-------- Selected text --------

[HH] Stick-N-Find: Bluetooth object tracker

Drew Van Zandt drew.vanzandt at gmail.com
Fri Jun 21 17:44:48 EDT 2013


Yeah; I have half a dozen of those, they're neat.

*
Drew Van Zandt
Cam # US2010035593 (M:Liam Hopkins R: Bastian Rotgeld)
Domain Coordinator, MA-003-D.  Masquerade aVST
*


On Fri, Jun 21, 2013 at 5:42 PM, Tom Metro <tmetro+hhacking at gmail.com>wrote:

> I thought I wrote about these when I ran across the Kickstarter project,
> but I can't seem to find mention of them in the list archives.
>
> It's a coin sized Bluetooth transmitter that you attach to objects you
> want to be able to later find.
>
> Here's a video review:
> http://www.youtube.com/watch?v=9s9j5ZP2V28
>
> Manufacturer's site:
> http://www.sticknfind.com/
>
> Looks a bit bigger than a quarter (reviewer says "two quarters
> stacked"). Runs on a lithium coin cell (CR2016) that lasts a year.
>
> The tracker also has a small speaker and an LED, both of which help you
> spot it when it is activated.

--------

Tasks for this exercise:
1. Write out the records exactly as they appear, starting at the line that contains "What is the average value?" and going through the end of the records, with both ends included. Leave the pictures out of your copy.
2. Write what comes next in the message about the Stick-N-Find Bluetooth tracker, picking up after its last line.

-------- Data provided --------

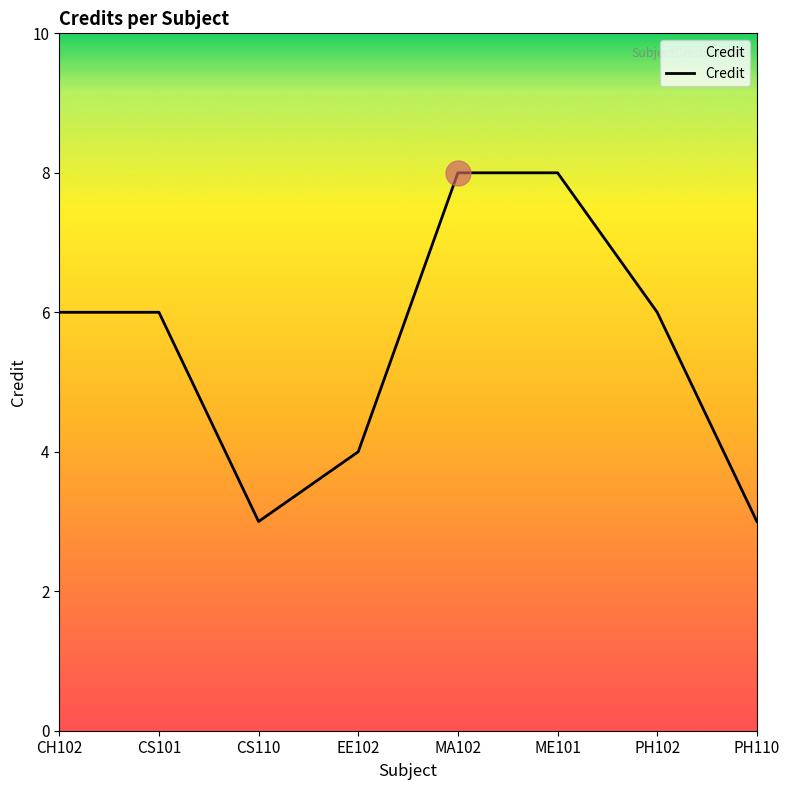

Reading left to right, transcribe all the data shown in this chart.

CH102=6	CS101=6	CS110=3	EE102=4	MA102=8	ME101=8	PH102=6	PH110=3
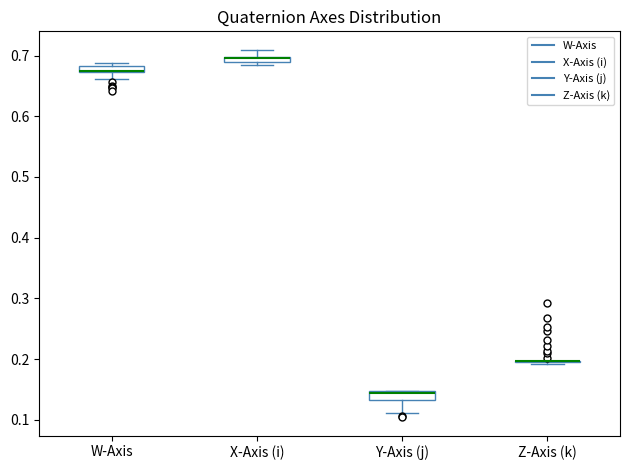

Where is the lower edge of the box for W-Axis on the y-axis? The values are not printed on the chart, so give them approximately, as read against the axis.

0.67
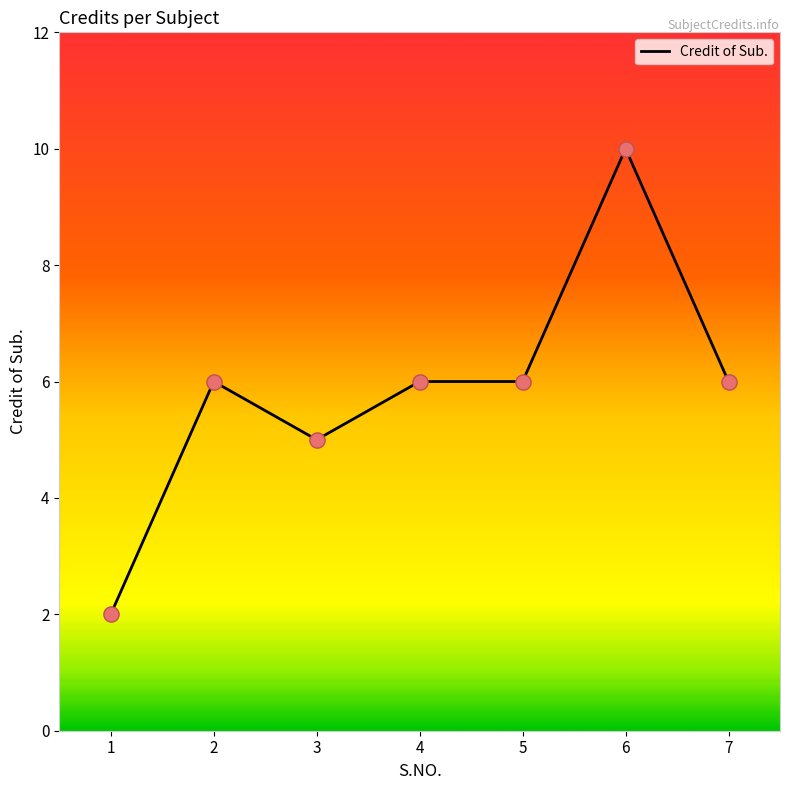

What is the change in value from 3 to 5?

+1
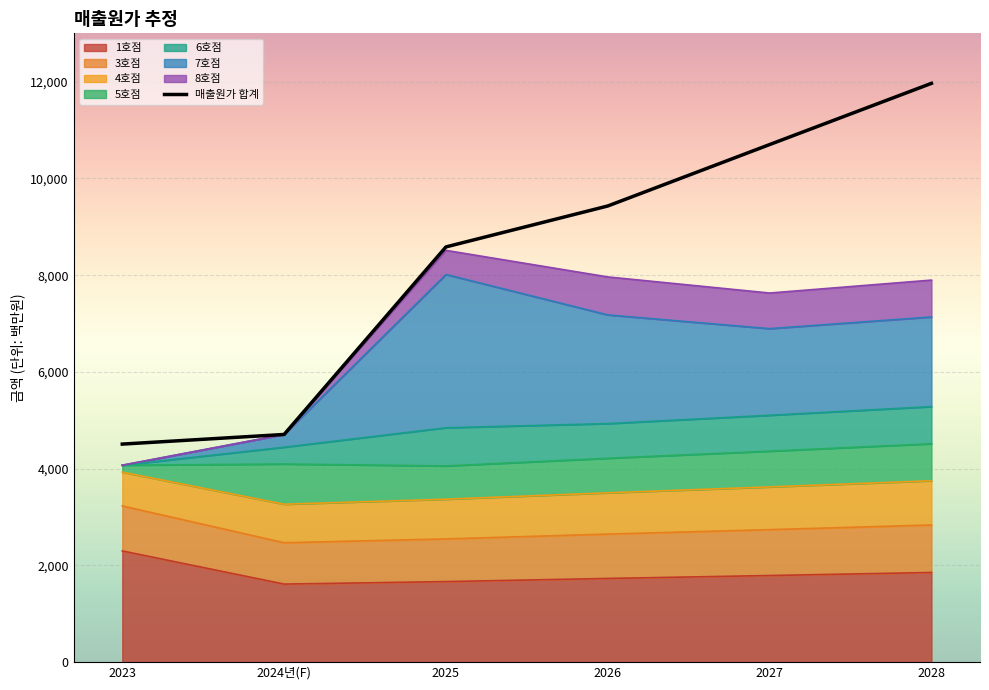

Count the number of categories in the chart.

6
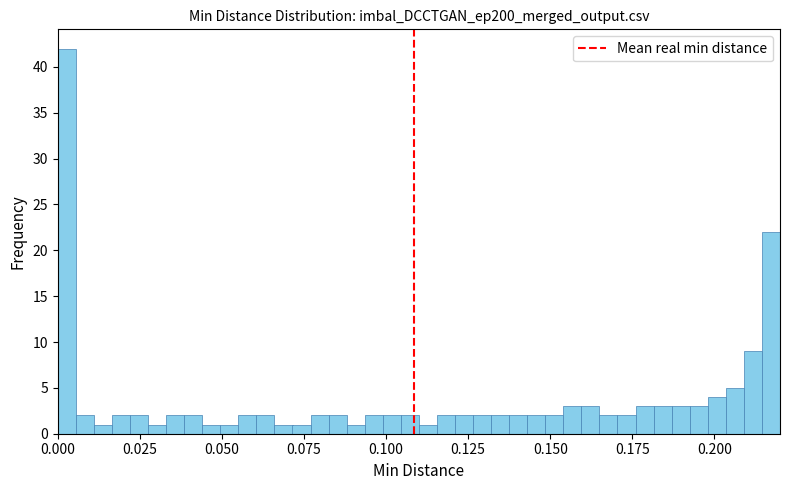

Around what value on the x-axis is the tallest bar? Give the approximate position of its centre, as read against the axis.

0.005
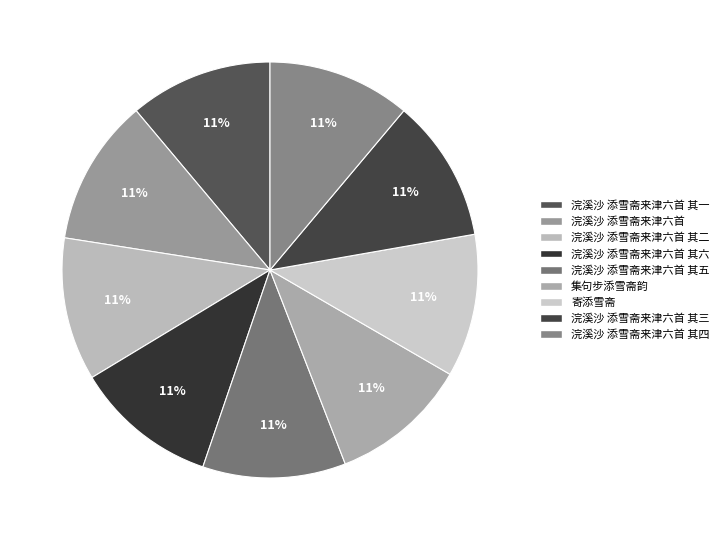

How many segments does this pie chart have?

9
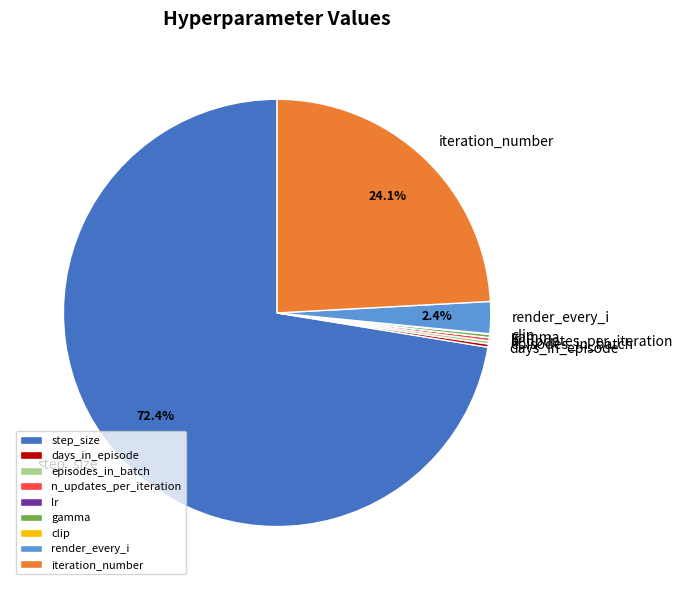

Which category has the biggest portion of the pie?

step_size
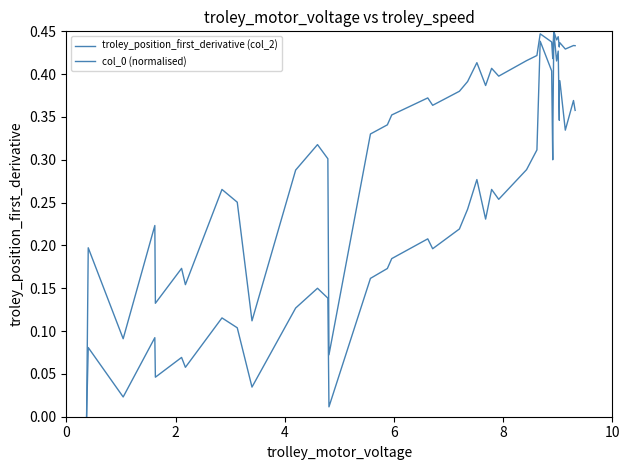

True or false: col_0 (normalised) and troley_position_first_derivative (col_2) cross at least once.

False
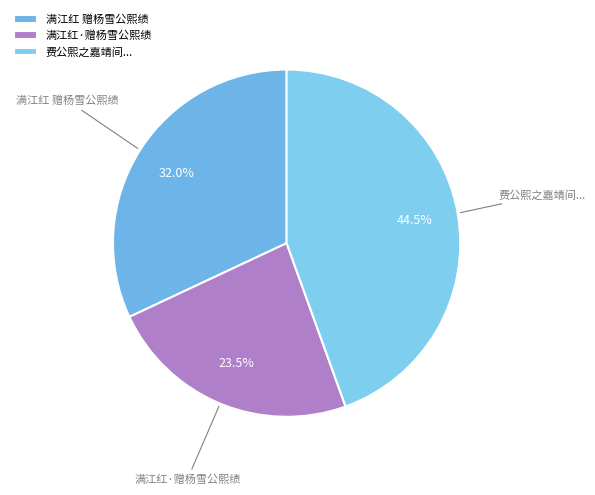

What is the smallest slice in the pie chart?

满江红·赠杨雪公熙绩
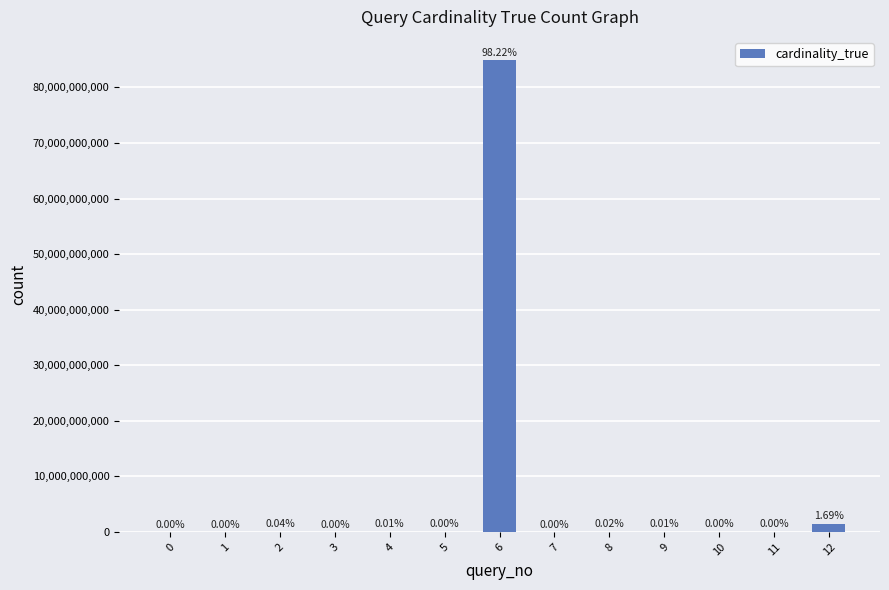

What is the average value?

6645543215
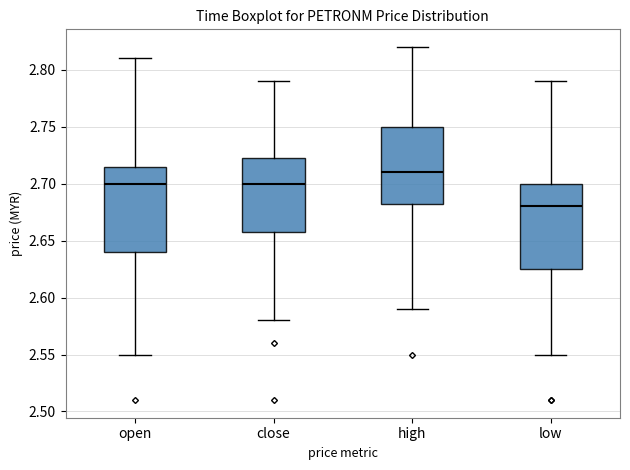

Which box's median line is the highest?

high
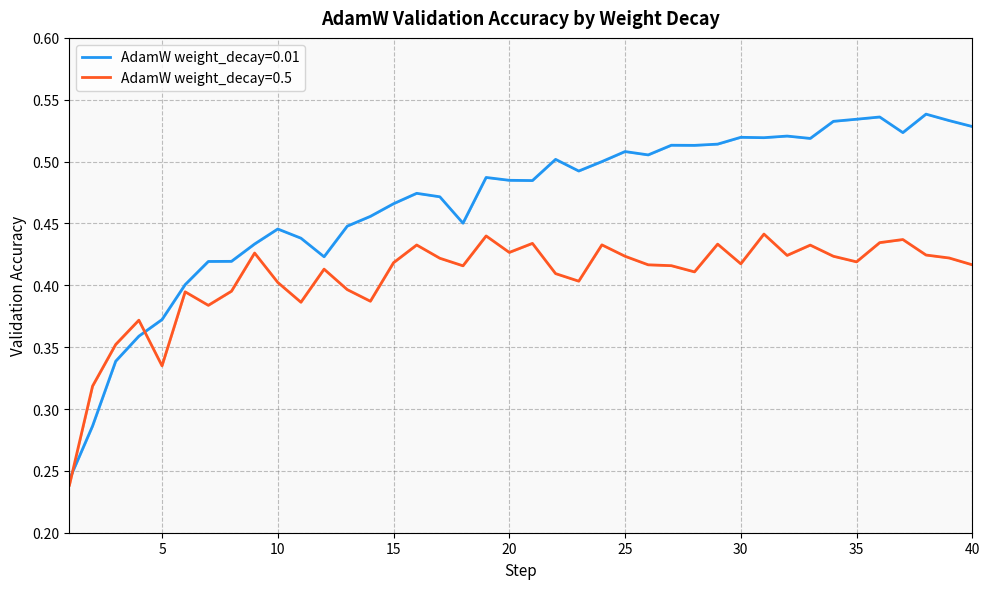

What is the value of the AdamW_weight_decay_0.5 - acc/val__MIN point at the 36th from the left?

0.4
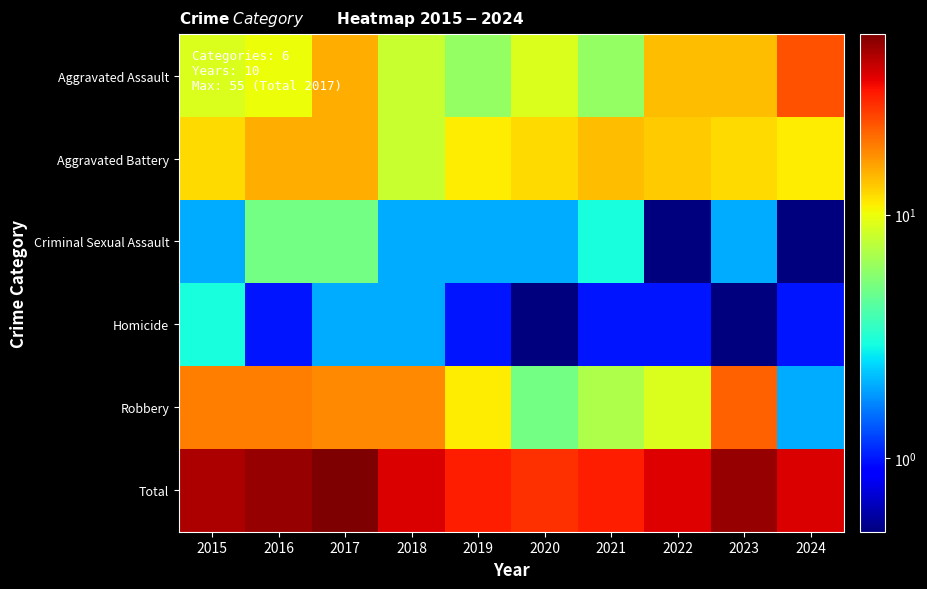

List the series in order of their peak value, lowest first.

Homicide, Criminal Sexual Assault, Aggravated Battery, Robbery, Aggravated Assault, Total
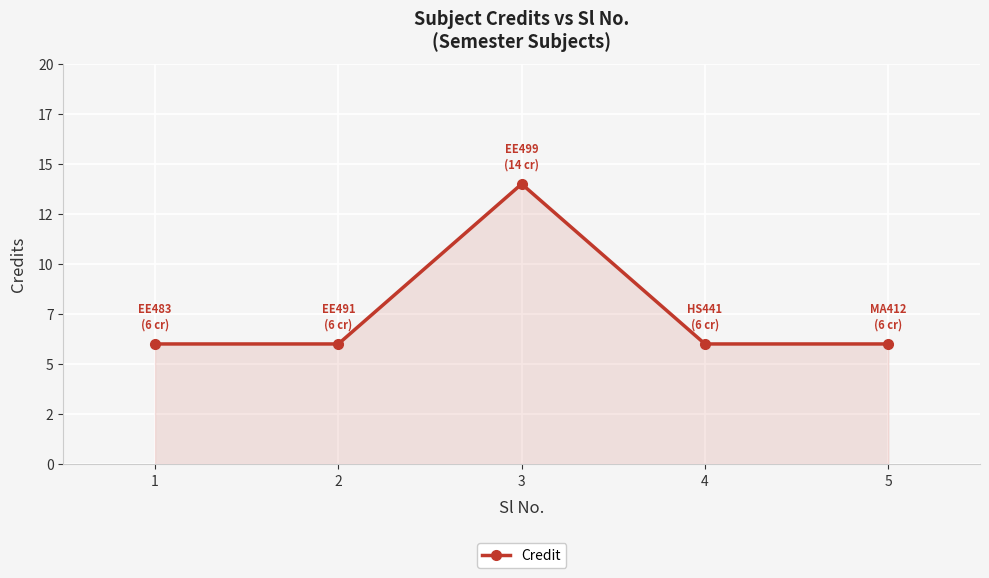

Where is the data nearest to the value 10?

1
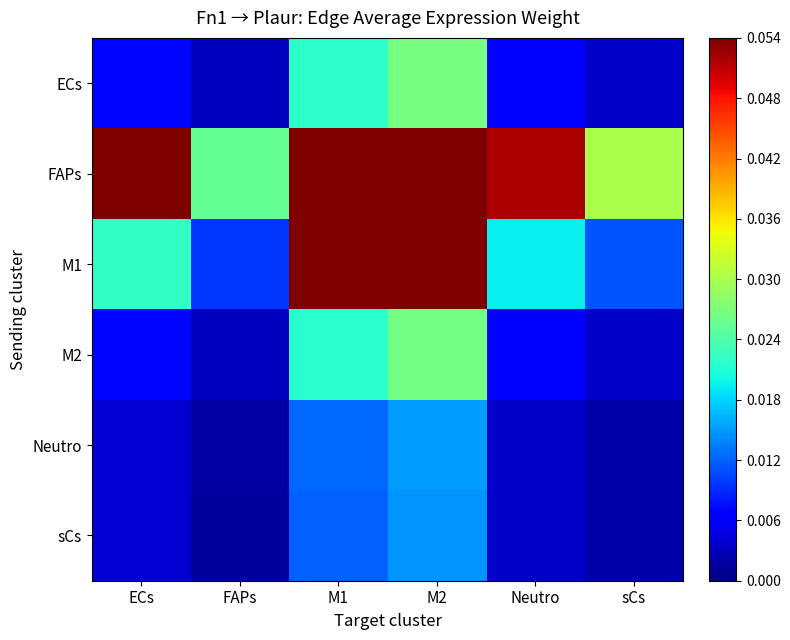

Rank the series by their maximum value, from lowest to highest.

sCs, Neutro, M2, ECs, M1, FAPs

--------

Expected outputs:
1.
What is the average value?

6645543215

Which box's median line is the highest?

high

What is the value of the AdamW_weight_decay_0.5 - acc/val__MIN point at the 36th from the left?

0.4

List the series in order of their peak value, lowest first.

Homicide, Criminal Sexual Assault, Aggravated Battery, Robbery, Aggravated Assault, Total

Where is the data nearest to the value 10?

1

Rank the series by their maximum value, from lowest to highest.

sCs, Neutro, M2, ECs, M1, FAPs

2.
>
> Works with an iOS or Android app with a "radar" style range finder
> screen. (Requires a device that supports Bluetooth 4.0 low energy mode.)
> You can pair it with up to 20 trackers. (Reviewer notes the range finder
> distances are inaccurate. No surprise there. Also, the direction of the
> device can't actually be determined, given the single Bluetooth antenna
> on a cellphone, so the radar sweep in the app is just for show.)
>
> Has a 100 foot range.
>
> Also has a proximity alert mode, where it will alert you when you are
> either within range of the target device, or alert you when you've
> gotten out of range of a target device. So in the latter case (a mode
> they call "virtual leash"), you might stick one on a laptop, so you get
> an alarm if someone walks off with it.
>
> The cost is $50 for 2 trackers.
>
> I guess that makes sense for tracking an expensive item within a 100'
> radius or something you lose often. But the cost and limit of 20 paired
> trackers is going to narrow the scope of how this can be applied.
>
> It's really too bad the technology and physics don't allow you to do
> this sort of thing with RFID tags, which can be had for pennies.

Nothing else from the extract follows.